■ **Задание**: Выпишите дословно из текста о происхождении языка отрывок между словами «Здесь мы подошли» и «насколько и первое.», включая их самих.

Здесь мы подошли к той приматоцентричности, которую я упоминал во введении. Ученые, принявшие гипотезу социального интеллекта, смотрели на обезьян, замечали их наиболее развитые качества и потом предполагали, что предки человека просто немножко сильнее их развили. И их не интересовало, что этот аргумент с легкостью может быть перевернут с ног на голову. Если человекообразные уже настолько хороши в создании социальных связей, то как горстка слов или знаков может улучшить эту их способность? Если считать, что человеческие сообщества более сложны, чем обезьяньи, может быть, эти ученые рассуждают так: «общество усложнилось настолько, что нам потребовался язык, чтобы справляться с этой сложностью»? Или так: «у нас появился язык, и поэтому наше общество стало сложнее, чем обезьянье»? Второе настолько же невероятно, насколько и первое.
И, в любом случае, мы сталкиваемся с той же проблемой, что и относительно инструментов и охоты. Нас пытаются убедить в том, что язык – нечто чрезвычайно отличное от уже существующих средств коммуникации – появился, чтобы помогать нашим предкам делать то, что они и так уже делали.
Сразу же появилось множество вариантов гипотезы о социальном интеллекте; есть даже один достаточно вразумительный, чтобы мы его здесь рассмотрели.
Это теория «груминга и сплетен» (“grooming and gossip”) Робина Данбара (Robin Dunbar). Груминг, который, конечно же, включает и вычесывание вшей, – не только гигиеническая, но и чрезвычайно важная социальная активность приматов. Он связывает обезьян друг с другом, позволяя сообществам быть (относительно!) сплоченными. Но для этого требуется время. А если социальная группа слишком сильно увеличивается, груминг – процедура личного, непосредственного взаимодействия – занимает слишком много времени. Вы просто не успеете вычесать блох у всех, у кого нужно это сделать, и в оставшееся время найти себе пропитание. Поэтому Данбар предположил, что язык появился как заменитель груминга. Вы можете вычесывать физически только одного товарища за раз, а чесать языками можно одновременно с тремя или четырьмя. И, как отмечает Данбар, большая часть нашего повседневного общения состоит из такого словесного груминга; мы льстим или, как говорится, «подлизываемся» к окружающим.

■ **Исходные данные**:
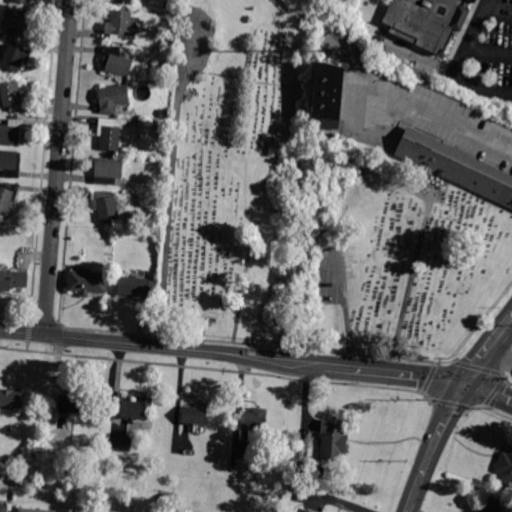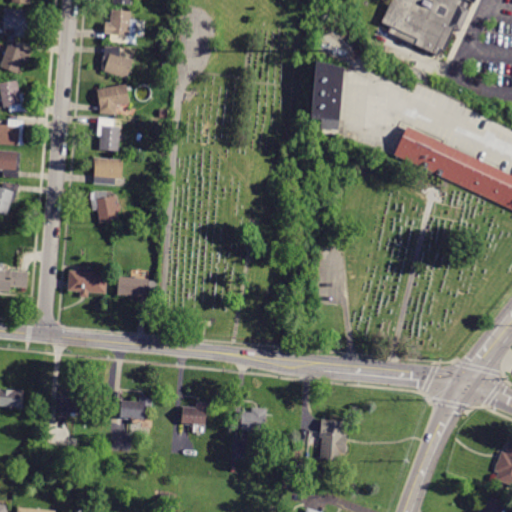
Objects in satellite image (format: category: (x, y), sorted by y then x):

■ **Ответ**:
Здесь мы подошли к той приматоцентричности, которую я упоминал во введении. Ученые, принявшие гипотезу социального интеллекта, смотрели на обезьян, замечали их наиболее развитые качества и потом предполагали, что предки человека просто немножко сильнее их развили. И их не интересовало, что этот аргумент с легкостью может быть перевернут с ног на голову. Если человекообразные уже настолько хороши в создании социальных связей, то как горстка слов или знаков может улучшить эту их способность? Если считать, что человеческие сообщества более сложны, чем обезьяньи, может быть, эти ученые рассуждают так: «общество усложнилось настолько, что нам потребовался язык, чтобы справляться с этой сложностью»? Или так: «у нас появился язык, и поэтому наше общество стало сложнее, чем обезьянье»? Второе настолько же невероятно, насколько и первое.